Discussion/background information:

Two large sources of greenhouse gas emissions in Canada include the tar sands and coal-powered electricity plants. Tar sands are one of the fastest growing sources of emissions in Canada, while electricity and heat generation in Canada accounted for fully 16 per cent of Canada’s total emissions in 2006.

To deal with these emissions, the fossil-fuel industry is proposing using “carbon capture and storage” (CCS) to capture the CO2 and sequester it deep below ground. While in theory this seems like a solution for the emissions, and industry-promoted monikers like “clean coal” sound appealing, in practice this technology poses several serious problems.

For one, CCS cannot deliver in time to avoid dangerous climate change. The earliest possible deployment of CCS at utility scale is not expected until 2030 – yet to avoid the worst impacts of climate change, global greenhouse gas emissions have to start falling now.

Second, it has proven difficult to find geologically suitable burial sites that can safely – and permanently –sequester CO2. It is unlikely that enough sites can be found to store the massive and growing volume of CO2 being generated every year.

Third, the process of capturing the CO2 is energy-intensive, increasing the fuel requirement of a coal-fired plant with CCS by between 10 per cent and 40 per cent. This means that wide-scale adoption of CCS could erase the energy-efficiency gains of the past 50 years and increase resource consumption by one third.

CCS plants are also expensive. When preparation of the storage site and transport of the CO2 is factored in, the cost is roughly $30 per tonne to capture and store the CO2. Earlier this year, one of the highest-profile attempts to investigate the use of CCS in an actual power station, the FutureGen project based in Illinois, was cancelled in part because the cost had more than doubled from $830 million to $1.8 billion.
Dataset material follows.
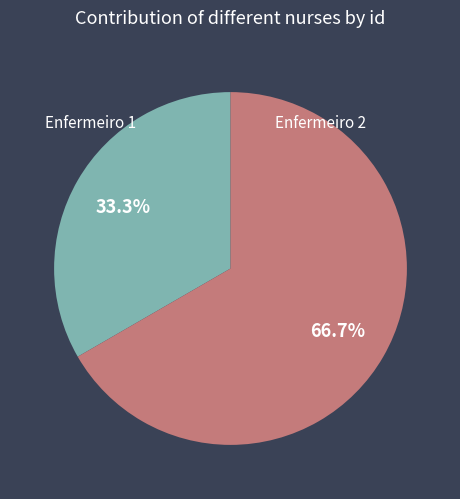

True or false: Enfermeiro 2 accounts for 67% of the total.

True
Finally, the high cost of CCS plants would divert critical funding away from other sustainable-energy solutions, such as conservation, efficiency, and renewables like wind, solar, and geothermal. These energy solutions are essentially limitless and don’t generate any CO2.

Because of these and other problems with CCS, the federal government should focus its energy investments on sustainable-energy technologies like conservation, efficiency, and renewables rather than pumping taxpayers’ dollars into unproven – and expensive – technologies like CCS that simply bury the problem.

Questions to ask your candidate:
1. Will you oppose government funding for CCS projects?
2. Will you introduce and/or support legislation to limit all new coal-powered electricity plants in your province, and limit the expansion of the tar sands?
3. Will you support legislation that supports the adoption of renewable energy?